You might take the dog for a walk, or make some nachos with cheddar before they are renamed American Corn Chips with American Made Cheese. At present, the corn chips come from a company with a Spanish name, with a history of the business on the bag. Do they have family at risk?
Someone said to me that everyone in California knows someone who is an immigrant or has uncertain status. Not just California. And that isn’t the point. They just want us to think that’s the point. Them, not us. It’s a timeline, a color line. We are all immigrants. Two supporters of this current regime at my workplace have grandparents who came to this country. Where is the line? 100 years? 25 years? Or just the color of your skin? This government is using illegal means to protect us from a situation they invented/created. As long as we behave, we won’t be the ones in the firing line. Except look at the blond reporter from Australia. Sometimes people with guns get trigger happy, power mad. What about all the Jan 6 marauders, who killed police officers? They were pardoned. This isn’t about the law, or illegal immigration. Don’t go along with the line of questioning that normalizes this insanity.

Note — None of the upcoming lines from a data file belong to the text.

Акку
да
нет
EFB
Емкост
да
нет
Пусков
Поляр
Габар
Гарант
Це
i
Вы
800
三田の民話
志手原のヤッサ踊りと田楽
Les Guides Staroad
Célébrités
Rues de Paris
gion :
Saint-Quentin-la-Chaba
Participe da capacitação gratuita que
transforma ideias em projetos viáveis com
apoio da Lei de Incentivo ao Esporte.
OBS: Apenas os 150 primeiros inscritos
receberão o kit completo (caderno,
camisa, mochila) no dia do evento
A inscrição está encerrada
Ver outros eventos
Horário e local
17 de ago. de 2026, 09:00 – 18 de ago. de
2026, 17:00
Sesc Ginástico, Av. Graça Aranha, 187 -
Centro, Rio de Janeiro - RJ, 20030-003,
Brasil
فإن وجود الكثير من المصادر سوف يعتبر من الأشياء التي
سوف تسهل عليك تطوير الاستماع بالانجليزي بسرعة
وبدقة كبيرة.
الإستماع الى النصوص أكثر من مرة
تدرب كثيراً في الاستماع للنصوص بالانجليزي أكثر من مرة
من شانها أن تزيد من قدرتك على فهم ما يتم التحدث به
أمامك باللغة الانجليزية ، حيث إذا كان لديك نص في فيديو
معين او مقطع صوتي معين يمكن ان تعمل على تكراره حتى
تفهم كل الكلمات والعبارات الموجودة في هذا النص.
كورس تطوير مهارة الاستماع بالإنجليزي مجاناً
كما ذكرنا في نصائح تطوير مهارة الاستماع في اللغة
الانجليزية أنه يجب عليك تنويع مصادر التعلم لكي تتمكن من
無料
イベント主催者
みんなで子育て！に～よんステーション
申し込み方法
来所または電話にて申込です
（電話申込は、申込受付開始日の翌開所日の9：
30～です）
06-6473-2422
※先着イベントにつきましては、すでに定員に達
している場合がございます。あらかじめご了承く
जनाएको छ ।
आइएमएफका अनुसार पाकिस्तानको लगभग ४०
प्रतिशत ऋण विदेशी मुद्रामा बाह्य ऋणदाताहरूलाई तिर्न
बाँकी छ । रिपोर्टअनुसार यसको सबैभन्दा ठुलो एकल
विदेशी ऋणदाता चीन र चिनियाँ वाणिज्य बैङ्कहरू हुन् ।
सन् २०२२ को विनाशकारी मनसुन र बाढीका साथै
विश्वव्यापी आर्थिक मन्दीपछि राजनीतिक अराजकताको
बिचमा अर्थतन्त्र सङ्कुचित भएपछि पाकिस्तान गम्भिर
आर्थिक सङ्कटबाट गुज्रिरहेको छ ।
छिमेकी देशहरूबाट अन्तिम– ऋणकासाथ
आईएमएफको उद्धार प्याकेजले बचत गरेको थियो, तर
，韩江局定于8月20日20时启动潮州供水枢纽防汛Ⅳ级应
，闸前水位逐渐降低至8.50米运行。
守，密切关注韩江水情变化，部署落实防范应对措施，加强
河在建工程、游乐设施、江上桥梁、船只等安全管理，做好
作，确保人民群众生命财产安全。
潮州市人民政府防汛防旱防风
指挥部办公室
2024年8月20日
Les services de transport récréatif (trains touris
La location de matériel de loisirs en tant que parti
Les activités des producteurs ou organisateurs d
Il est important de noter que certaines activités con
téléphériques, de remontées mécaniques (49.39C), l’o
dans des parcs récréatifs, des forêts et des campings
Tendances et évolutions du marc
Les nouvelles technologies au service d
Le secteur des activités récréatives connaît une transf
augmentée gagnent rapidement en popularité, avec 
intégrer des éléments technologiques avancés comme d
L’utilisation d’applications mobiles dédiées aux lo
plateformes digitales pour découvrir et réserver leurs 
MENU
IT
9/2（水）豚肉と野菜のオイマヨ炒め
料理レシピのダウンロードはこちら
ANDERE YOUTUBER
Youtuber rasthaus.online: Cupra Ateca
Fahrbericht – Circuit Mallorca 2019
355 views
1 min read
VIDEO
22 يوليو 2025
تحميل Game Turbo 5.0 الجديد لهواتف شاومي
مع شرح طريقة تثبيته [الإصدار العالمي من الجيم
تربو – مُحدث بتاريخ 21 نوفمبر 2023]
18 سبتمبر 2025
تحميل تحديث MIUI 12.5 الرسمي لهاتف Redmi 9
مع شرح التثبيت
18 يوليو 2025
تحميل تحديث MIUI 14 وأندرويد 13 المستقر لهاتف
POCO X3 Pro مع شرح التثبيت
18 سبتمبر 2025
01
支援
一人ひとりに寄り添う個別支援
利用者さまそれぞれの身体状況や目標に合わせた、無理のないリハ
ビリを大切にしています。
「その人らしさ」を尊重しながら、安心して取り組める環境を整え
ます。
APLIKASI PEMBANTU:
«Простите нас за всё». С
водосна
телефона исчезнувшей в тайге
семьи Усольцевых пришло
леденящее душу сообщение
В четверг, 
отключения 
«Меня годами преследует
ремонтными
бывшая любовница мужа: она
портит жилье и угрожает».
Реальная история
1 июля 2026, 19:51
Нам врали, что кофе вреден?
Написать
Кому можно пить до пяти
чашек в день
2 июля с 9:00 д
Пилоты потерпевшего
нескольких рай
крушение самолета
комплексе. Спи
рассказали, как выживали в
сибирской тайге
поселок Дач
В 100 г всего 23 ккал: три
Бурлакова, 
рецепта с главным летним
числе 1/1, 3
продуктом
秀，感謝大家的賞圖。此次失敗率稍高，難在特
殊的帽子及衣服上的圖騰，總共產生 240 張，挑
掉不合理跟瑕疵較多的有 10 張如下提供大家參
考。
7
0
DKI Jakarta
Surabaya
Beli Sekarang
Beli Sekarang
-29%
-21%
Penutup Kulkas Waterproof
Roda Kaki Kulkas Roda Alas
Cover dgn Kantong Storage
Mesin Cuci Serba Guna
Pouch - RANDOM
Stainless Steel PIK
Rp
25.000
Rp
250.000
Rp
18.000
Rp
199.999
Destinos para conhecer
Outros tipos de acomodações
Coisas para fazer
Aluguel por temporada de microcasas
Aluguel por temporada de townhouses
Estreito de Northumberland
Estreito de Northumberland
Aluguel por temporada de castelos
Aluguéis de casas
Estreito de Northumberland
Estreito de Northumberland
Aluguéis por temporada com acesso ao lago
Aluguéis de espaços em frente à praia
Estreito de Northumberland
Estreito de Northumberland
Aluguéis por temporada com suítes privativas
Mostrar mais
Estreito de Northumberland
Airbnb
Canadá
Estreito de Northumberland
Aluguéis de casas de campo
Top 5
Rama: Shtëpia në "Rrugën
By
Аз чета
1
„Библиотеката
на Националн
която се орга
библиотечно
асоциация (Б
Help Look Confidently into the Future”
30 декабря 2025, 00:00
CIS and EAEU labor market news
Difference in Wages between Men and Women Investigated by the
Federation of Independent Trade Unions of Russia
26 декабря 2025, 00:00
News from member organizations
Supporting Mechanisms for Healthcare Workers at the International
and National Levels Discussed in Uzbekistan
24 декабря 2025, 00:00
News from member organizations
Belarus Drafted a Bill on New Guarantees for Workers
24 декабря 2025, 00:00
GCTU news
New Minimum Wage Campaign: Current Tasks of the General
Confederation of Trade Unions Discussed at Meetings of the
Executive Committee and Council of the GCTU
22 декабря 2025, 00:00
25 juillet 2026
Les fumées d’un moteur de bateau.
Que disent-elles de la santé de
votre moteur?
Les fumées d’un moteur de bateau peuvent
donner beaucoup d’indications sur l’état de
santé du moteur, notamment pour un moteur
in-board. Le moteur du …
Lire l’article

Maybe if women were writing about this, perhaps it would be made clearer that telling protesters this far and no further are the tools of abuse. This dress, not that one. This activity, not that one. Laughter, but not too loud. Happiness, but not too happy. Talents, as long as they don’t overlap or threaten the dominance. Come see me, but only if you are bringing gifts. Diminished, made fearful, reluctant, finally depressed. This country is being abused.
Like a weak head of a high school behavior team, it can’t have escaped anyone’s notice that they have been going after soft targets. PhD students in head scarves, young students with families, high school volleyball players. Families complying with legal requirements. Workers looking for work. This action may be in California now, but not a stretch to imagine that similar actions could happen in Massachusetts or New York, two other favorite targets of the current regime, despite being economic, scientific and educational leaders among the states. Yet – under attack by their own government. Like domestic abuse, you’re not safe at home.
So what do you do? Try to watch a soccer – football match and find you need to pay $90 a month for the privilege? Do laundry? Watch an old movie? Go for a walk, and wonder why so many houses here have an American flag? Wonder what the original settlers told themselves when they arrived and found a society, homes, people, children – all existing independently? Then they started building these wooden houses, naming streets. And here I am, walking past the windows, wishing them to tell what they have witnessed.
The photos of the tanks on trains heading to Washington DC are chilling. If one is going to claim that the military is on the side of the fascists, certainly having a parade of hardware will help. I’ve been reading a book published in 1935 by Sinclair Lewis called It Can’t Happen Here. The overlaps are chilling. What does it matter if you say it can’t happen here, when it finally does?
The major American newspapers report as little as they need to. Another journalist was dismissed today for telling the truth. Apparently just saying that the current president and his deputy chief of staff are “world class haters” who derive “spiritual nourishment” from “hatreds” – well, that’s enough. The blond press secretary – of course she is blond – with her prominent cross necklace, called it “unhinged and unacceptable.”
But it’s fine to break the law and pave the way to a military showdown. If only a few people in government could step up, speak out. Not say that the governor of California should be “tarred and feathered.” Poor use of a historical reference, but perhaps the Speaker thinks its use makes him sound intelligent. If you’re looking for a historical reference, Reichstag fire might be a better choice.
So they aren’t speaking out, they are just proclaiming their loyalty to the current regime. And all the people sacked by a certain south african nazi might have provided some guardrails. But they are gone.
This was always the point they hoped they would get to. But remember – it can’t happen here.